Engineers at The University of Strathclyde’s Advanced Forming Research Centre (AFRC) are exploring the use of rotary friction welding to help reduce materials wastage and production time.
Rotary Friction Welding is a solid-state technique that works by rotating one part at high speed whilst pressing it against another stationary part. The resulting friction heats the parts and “welds” them together.
As well as being faster and more energy efficient than alternative welding techniques, the process is also claimed to produce higher integrity welds.
Though it is currently used across a number of niche manufacturing areas within the aerospace and oil and gas sectors, the AFRC team hopes that its work will help open up wider applications for the process.
Working with two rotary friction welding machines, the biggest of their kind in any UK research centre, AFRC engineers and technicians are looking at how the capability could be integrated with other advanced manufacturing techniques used at the centre.
One of the initial projects using the new equipment will see rotary friction welding used alongside other capabilities at the centre to develop a high performance, high integrity component for aerospace applications.
Dr Laurie da Silva, Research Associate at the AFRC, who is leading the development of this new capability, explained: “Welding is often regarded in the manufacturing industry as an easy place for a material to fail. This, however, isn’t the case for rotary friction welding, instead it generates a very strong, high integrity joint for metallic materials.
We’re working with our members and partners on an industrial research programme that will demonstrate the considerable potential of this technology. Combining it with manufacturing techniques, such as flow forming, rotary forging and radial forging, we’re aiming to create new hybrid near net shape manufacturing processes for similar and dissimilar alloys.”
The centre – which is part of the High Value Manufacturing Catapult network – said that it has already received significant interest in its new rotary friction welding capability.
This is old technology – even for the automotive industry, with the exception (I think) of friction welding dissimilar metals. So what’s new? I was taught about the process at college in the early 70’s. Google searches will result in several production machines on the market, am confused….
Are you, by any chance, confusing it with friction stir welding? They aren’t quite the same thing.
I was involved with looking (working in aerospace) at linear friction welding and (on the periphery) of modelling rotary or inertial friction welding (both these, essentially, axisymmetric); these processes have been in use in industry for some years
In these processes large frictional loads are generated in cold material to heat it up until it is hot and very soft – whence it flows and is extruded between the contacting areas (by flow this is the hot creep flow for forging of metals).
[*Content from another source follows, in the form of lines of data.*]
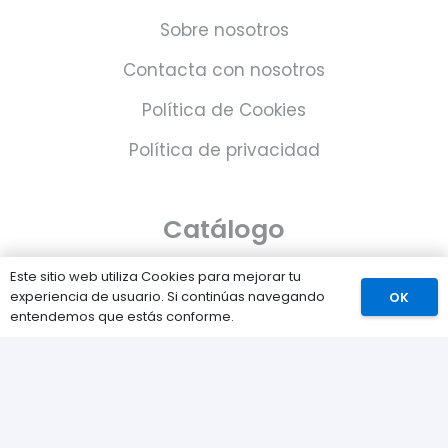
Sobre nosotros
Contacta con nosotros
Política de Cookies
Política de privacidad
Catálogo
Juegos
Este sitio web utiliza Cookies para mejorar tu
experiencia de usuario. Si continúas navegando
OK
Consolas
entendemos que estás conforme.
Accesorios para tu PS5
Tarjetas de Playstation Network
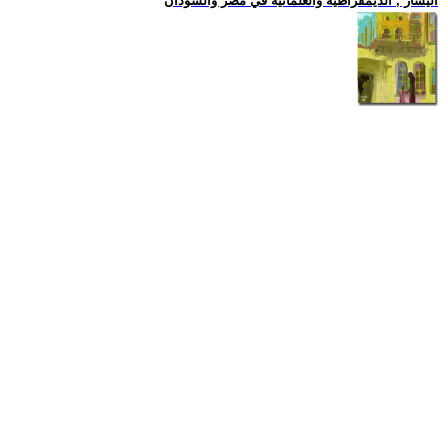
اليسار , الديمقراطية والعلمانية في مصر والسودان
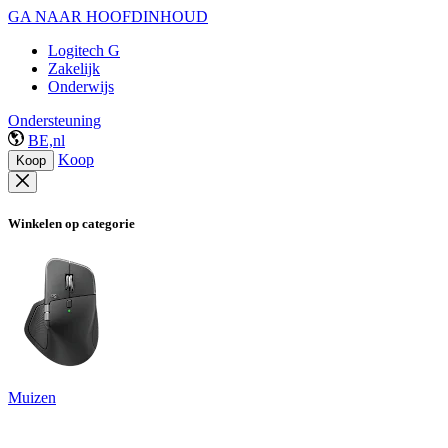
GA NAAR HOOFDINHOUD
Logitech G
Zakelijk
Onderwijs
Ondersteuning
BE,nl
Koop
Koop
Winkelen op categorie
Muizen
Friction stir welding is a more recent development and was invented about 1991 (by TWI) and, it too, involves frictional heating and hot creep flow but utilises a forging/forming tool which spins and traverses the joint line between two sheets of material.
All these processes involve hot solid state forming and welding which, unlike fusion welding, is not so prone to residual stress and results in a strong joint and little, if any heat affected zone
JCB have been welding their hydraulic piston heads to the rods for many years. Its certainly not new.
I watched this being done back in the 80s, joining lengths of pipe together so not so new.
I have often felt that decoupling the frictional heating from the forming part of the (solid state) diffusion welding would be advantageous in reducing the loads and making the machinery more useful and capable and affordable; i.e. pre-heating the areas to be bonded.
I believe that NASA did some work on that; I think they used lasers to pre-heat for friction stir welding – but induction could be used too.
That would make these processes less brutal and more capable and, too by being affordable, more widely applicable and used.
I should say that I believe that considering the alternatives (and advantages) to fusion welding would be a good thing for design engineers
I am sorry to appear a party-pooper, but this, like several other recent developments described in our illustrious organ looks like a University (academics, whatever that means) starting a programme (having ‘got’ some cash from a ‘pot’ no-one else spotted initiated by a Government Department whose staff know little or nothing about the field) without asking those who do know it- those like the bloggers who comment above!- what would be best. So nothing new there.
Well said!!
I tend to agree. But feel sad that advantages of solid state welding and the need for research in delivering it are, thence, being ignored.
I think it’s fair to say that the “potential” of linear friction welding has been realised. It has been around long enough. I wonder how much the taxpayer has sunk into this…
Friction welding was the standard method of producing car steering columns at the Torrington Comany’s Universal Joint Division back in the 1970’s. The two parts were popped in collet chucks and the machine run up to red heat. An abrupt bang, and the machine freewheeled to a stop as the column cooled. I will never forget the look on the face of a young female operator the first time she loaded and ran up the machine.
NEW? The rear wheel hubs from the first Fiesta were friction welded to the central tube.
There are a lot of welding process that have been around for a long time. Should we only teach new process? Friction Welding is defiantly under utilized and if it is not, it could be used more. What should be taught is application of technology and process of determining the proper use of it and best methods of determining what process to utilize.